TASK BRIEF —
Of all the lines below, output only those starting at the one with "Hơn 600 kho" and ending at the one with "Hơn 800 kiểu chiếu sáng Gobo", both ends included, exactly as written.

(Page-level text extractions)
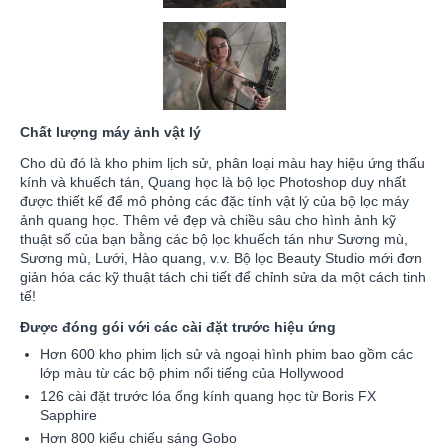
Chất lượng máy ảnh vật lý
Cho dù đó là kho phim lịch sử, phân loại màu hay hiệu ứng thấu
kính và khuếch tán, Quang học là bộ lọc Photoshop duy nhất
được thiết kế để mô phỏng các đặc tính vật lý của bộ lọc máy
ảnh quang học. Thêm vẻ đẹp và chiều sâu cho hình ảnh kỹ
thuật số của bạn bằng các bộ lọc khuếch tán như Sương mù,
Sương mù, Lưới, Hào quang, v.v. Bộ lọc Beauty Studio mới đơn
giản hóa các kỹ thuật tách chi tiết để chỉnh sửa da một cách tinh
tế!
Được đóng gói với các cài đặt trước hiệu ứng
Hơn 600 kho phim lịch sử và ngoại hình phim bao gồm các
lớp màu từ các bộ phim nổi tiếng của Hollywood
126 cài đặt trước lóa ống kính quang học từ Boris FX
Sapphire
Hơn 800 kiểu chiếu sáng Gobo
--
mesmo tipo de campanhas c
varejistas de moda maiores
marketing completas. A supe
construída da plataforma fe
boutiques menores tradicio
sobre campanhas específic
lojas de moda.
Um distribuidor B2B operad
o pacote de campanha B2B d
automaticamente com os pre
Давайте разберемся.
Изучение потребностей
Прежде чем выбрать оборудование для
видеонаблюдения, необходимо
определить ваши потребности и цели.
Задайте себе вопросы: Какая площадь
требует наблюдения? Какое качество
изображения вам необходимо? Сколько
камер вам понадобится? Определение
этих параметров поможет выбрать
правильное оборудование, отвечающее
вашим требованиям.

ANSWER FOR THIS EXERCISE —
Hơn 600 kho phim lịch sử và ngoại hình phim bao gồm các
lớp màu từ các bộ phim nổi tiếng của Hollywood
126 cài đặt trước lóa ống kính quang học từ Boris FX
Sapphire
Hơn 800 kiểu chiếu sáng Gobo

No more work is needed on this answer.